Before it came to blows, I handed the cup to the giant. When he looked inside it set him off again. I had cleaned the cup too well as he liked a certain amount of tea stain. He looked me in the eye and needlessly said, “Don’t ever touch my cup again”. 

Uncle Tommy and I left the hut to make our way back to the house. “I should have said for you to bring your own cup,” was all that Uncle Tommy ever said about the matter. When dinner time came I went to the chippy and had a bottle of Coke.

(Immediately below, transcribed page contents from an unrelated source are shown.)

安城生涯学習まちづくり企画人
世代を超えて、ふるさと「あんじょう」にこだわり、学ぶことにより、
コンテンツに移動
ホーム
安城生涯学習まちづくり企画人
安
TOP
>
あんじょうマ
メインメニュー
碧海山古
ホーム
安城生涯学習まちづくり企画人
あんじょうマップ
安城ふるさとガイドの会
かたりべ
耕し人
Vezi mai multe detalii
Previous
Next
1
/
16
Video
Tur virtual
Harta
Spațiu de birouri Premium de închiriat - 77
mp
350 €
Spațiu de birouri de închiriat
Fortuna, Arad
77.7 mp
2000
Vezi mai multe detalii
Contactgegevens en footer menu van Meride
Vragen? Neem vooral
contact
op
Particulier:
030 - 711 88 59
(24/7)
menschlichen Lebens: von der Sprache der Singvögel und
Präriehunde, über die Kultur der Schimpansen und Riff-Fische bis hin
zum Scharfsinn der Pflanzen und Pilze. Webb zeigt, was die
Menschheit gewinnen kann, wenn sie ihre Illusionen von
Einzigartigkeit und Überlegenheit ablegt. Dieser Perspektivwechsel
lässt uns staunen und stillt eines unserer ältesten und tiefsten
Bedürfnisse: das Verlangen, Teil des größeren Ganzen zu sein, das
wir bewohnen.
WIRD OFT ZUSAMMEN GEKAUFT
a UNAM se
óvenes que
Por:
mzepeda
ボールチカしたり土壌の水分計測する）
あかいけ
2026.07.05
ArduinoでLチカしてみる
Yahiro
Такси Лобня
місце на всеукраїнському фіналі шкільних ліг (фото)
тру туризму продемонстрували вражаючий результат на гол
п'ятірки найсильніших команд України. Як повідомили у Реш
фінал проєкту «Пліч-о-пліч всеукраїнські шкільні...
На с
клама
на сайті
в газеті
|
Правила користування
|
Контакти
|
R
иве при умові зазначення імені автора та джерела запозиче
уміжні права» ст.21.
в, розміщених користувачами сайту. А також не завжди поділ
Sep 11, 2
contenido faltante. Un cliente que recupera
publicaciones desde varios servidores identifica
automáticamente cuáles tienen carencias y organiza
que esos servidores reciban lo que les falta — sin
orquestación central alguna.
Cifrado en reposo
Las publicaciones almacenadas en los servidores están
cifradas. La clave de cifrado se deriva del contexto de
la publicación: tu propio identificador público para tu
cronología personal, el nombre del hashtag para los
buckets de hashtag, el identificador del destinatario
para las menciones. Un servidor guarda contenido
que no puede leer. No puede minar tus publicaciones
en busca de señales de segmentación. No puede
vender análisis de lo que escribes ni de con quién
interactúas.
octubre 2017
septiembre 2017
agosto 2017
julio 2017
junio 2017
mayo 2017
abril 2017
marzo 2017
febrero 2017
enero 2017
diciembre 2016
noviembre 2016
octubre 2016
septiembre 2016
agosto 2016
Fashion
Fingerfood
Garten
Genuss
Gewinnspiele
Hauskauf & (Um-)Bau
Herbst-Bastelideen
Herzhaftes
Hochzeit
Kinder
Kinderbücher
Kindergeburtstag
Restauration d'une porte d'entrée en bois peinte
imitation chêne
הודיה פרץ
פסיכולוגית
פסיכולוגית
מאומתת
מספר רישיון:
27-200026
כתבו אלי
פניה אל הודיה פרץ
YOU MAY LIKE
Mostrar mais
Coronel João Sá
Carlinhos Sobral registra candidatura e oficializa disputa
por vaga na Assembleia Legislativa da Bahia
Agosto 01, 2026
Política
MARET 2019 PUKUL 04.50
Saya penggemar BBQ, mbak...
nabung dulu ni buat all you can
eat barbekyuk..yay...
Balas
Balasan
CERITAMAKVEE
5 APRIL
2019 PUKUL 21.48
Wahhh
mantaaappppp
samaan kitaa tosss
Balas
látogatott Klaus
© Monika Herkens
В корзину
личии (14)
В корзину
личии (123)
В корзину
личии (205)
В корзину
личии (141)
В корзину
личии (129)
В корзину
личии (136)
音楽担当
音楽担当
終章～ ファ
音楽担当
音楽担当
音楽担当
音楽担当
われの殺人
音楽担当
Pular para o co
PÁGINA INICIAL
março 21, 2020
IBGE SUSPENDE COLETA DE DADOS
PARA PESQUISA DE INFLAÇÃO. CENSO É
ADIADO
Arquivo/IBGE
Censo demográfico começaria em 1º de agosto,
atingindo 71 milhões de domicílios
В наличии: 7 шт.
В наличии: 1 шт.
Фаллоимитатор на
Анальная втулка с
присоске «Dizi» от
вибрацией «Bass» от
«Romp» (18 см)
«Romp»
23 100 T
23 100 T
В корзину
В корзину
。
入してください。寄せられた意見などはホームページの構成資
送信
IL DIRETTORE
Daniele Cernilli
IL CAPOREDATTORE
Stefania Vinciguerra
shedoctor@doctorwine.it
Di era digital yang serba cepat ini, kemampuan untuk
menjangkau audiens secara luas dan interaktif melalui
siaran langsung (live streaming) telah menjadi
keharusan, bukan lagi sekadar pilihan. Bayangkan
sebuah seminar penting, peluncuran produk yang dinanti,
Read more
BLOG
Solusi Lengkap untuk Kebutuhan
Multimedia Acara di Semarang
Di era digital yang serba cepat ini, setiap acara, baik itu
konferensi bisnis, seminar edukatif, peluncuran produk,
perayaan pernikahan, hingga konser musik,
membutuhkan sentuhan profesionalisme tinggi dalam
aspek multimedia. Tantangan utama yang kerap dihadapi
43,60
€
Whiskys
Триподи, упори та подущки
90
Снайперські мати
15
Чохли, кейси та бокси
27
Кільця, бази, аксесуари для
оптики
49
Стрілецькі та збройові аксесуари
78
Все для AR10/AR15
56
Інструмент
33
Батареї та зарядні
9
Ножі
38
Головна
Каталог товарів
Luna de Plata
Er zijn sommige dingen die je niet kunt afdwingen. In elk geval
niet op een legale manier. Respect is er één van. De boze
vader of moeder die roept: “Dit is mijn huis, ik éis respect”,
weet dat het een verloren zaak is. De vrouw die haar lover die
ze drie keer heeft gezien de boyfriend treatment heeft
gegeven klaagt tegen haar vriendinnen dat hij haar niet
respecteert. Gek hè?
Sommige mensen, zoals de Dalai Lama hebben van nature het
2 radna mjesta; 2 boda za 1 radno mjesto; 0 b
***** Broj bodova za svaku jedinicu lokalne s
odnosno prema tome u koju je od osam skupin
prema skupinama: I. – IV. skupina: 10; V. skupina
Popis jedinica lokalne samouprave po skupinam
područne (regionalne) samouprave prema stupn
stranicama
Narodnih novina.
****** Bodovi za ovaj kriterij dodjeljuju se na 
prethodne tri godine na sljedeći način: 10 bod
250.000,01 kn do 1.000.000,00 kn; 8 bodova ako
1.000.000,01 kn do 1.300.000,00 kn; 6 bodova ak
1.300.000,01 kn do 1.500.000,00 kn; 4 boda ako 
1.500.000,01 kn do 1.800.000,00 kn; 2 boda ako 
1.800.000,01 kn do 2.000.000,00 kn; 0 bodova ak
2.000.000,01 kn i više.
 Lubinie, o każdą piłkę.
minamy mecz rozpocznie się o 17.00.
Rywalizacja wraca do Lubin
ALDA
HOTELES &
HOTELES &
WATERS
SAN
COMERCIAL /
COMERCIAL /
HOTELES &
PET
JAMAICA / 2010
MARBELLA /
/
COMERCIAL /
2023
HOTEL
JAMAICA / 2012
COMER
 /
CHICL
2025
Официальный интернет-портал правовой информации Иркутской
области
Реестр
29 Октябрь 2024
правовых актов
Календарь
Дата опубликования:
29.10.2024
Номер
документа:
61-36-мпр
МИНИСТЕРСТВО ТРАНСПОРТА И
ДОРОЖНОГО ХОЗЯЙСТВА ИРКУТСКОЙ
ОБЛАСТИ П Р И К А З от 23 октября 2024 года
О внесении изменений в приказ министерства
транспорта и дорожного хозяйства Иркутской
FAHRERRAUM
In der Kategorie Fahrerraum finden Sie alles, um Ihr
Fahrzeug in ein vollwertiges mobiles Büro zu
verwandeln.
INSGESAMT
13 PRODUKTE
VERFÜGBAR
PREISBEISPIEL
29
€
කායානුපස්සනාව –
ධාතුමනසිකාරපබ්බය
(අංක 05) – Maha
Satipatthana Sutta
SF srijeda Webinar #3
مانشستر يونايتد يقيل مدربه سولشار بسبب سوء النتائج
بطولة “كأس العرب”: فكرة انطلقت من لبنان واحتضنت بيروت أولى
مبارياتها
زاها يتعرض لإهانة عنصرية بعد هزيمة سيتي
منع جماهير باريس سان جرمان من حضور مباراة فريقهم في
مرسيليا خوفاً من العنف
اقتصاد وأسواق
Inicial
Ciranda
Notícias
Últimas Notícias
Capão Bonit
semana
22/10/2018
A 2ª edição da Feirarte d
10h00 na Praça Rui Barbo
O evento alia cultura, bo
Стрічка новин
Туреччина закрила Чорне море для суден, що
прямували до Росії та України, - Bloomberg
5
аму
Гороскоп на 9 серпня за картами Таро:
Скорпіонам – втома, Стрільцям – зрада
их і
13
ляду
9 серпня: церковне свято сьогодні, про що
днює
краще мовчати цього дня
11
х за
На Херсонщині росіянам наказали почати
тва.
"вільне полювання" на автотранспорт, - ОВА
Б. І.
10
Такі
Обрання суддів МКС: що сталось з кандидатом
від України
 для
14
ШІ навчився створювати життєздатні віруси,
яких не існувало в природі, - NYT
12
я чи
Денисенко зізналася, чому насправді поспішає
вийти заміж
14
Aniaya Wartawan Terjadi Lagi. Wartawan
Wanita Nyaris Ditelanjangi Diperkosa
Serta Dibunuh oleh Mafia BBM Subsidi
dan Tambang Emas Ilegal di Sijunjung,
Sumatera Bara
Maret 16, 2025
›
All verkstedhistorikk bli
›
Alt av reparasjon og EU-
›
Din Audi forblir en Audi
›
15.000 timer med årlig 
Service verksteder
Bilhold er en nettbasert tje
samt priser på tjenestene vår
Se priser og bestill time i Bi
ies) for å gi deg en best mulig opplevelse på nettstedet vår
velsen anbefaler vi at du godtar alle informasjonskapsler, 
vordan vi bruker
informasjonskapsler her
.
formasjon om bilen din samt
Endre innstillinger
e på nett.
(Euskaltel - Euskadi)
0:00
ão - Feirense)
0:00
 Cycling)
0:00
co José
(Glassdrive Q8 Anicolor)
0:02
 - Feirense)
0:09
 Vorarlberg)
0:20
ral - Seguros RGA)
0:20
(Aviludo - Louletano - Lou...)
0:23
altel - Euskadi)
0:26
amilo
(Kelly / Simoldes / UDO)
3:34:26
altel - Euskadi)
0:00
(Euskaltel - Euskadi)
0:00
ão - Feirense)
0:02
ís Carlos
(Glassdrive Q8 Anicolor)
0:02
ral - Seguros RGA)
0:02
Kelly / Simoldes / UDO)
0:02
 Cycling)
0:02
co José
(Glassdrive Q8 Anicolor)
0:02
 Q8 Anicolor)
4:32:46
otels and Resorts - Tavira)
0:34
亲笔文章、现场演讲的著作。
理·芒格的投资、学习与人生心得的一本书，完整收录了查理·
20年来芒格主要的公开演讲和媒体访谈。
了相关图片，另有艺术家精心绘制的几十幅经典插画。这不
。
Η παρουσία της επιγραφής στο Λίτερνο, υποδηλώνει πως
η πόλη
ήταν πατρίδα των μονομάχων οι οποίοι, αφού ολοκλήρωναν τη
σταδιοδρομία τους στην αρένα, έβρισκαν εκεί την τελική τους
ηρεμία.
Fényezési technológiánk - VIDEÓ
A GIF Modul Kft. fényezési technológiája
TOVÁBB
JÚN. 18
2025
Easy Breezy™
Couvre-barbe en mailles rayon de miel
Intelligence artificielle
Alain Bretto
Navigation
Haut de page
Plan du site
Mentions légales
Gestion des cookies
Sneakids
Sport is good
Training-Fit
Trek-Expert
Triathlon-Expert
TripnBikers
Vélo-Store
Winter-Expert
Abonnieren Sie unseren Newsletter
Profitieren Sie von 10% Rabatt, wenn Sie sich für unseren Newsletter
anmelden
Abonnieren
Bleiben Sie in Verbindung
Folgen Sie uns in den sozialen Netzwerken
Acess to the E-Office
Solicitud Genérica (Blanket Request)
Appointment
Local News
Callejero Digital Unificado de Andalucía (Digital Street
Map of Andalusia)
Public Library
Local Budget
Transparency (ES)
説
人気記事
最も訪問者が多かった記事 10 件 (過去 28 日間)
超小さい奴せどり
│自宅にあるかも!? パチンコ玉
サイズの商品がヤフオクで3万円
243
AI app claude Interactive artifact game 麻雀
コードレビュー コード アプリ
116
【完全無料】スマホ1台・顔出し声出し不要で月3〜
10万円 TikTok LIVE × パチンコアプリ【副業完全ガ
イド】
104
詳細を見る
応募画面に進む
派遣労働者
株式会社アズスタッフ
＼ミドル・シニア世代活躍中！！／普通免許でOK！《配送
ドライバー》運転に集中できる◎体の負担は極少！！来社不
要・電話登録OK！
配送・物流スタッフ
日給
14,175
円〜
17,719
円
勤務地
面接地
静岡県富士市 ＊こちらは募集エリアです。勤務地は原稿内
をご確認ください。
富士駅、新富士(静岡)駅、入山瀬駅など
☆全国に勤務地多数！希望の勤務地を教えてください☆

We were on the bus on the way home when Uncle Tommy reached into his pocket and started to count out money. I still had no idea how much I would be paid. When Mam had sorted things out the message that came back was “Let’s see how things go”. Well now it was time to see.

“How much do you get paid at the funeral place?” When I told him, Uncle Tommy divided it by five and gave me the equivalent of one day’s pay. I was more than happy with this because:

  1. He paid my bus fares
  2. He bought my dinner
  3. It was cash in hand, so it was more than I got for a day at the Co-op
  4. He had stopped the giant from killing me 

I was doing quite well for money and felt confident about my uncertain future. On the building site the people I admired most were the hod carriers for the builders. These were usually chaps in their 20s or 30s whose job it was to load bricks on to a wooden hod and either climb a tall ladder or rush up a series of gangplanks to feed the bricklayers. These chaps were superhero fit. The bricklayers were paid for the bricks they laid and if they were kept waiting for the next batch to arrive they set up a hell of a racket. No bricks; no earnings. The hod carriers were well paid and I suspect they also had side-deals with certain bricklayers to ensure that they had priority.

As the weeks moved on we shifted to different parts of the estate. Uncle Tommy was often under pressure from the ‘sparkies’ to get a roof on so they could start on the electrics. The company in charge of the development was so keen to move people in and get paid that sometimes I would be working on a house next door to where someone had just moved in. Bit by bit my skills were improving and sometimes Uncle Tommy would give me an easy bit to tile while he worked on a house elsewhere. On one occasion I was sweltering in the heat as I worked by myself tacking down tiles.

“That looks tiring work.” I looked round to see a woman in her forties looking up at me. “Would you like a cold drink? Orange juice?” I said yes and we chatted a little as I drank it. She told me that I must be very fit to do all that work. I was about to tell her that I bury the dead when I thought better of it. When I handed back the glass she said she had enjoyed chatting with me before adding that if I needed to wash up before going home I could use her place. I thanked her and carried on tacking tiles to the roof. It was a couple of years later when I realised what had been going on and repeatedly slapped my head.

I didn’t think about it at the time but my labouring job meant that I was now part of the development of Salford. Satellite developments like the Boothstown site took some of the housing pressure off my bit of Salford as the wave of ‘progress’ washed over hundreds of communities and thousands of lives. After spending years playing on the old bombsites, empty houses and waste grounds I was now helping to build their replacements. It’s a funny old world.

I stuck at the Friday job through the summer but when winter started to show up Uncle Tommy thought it was time to call it a day, especially as his job depended so much on the weather.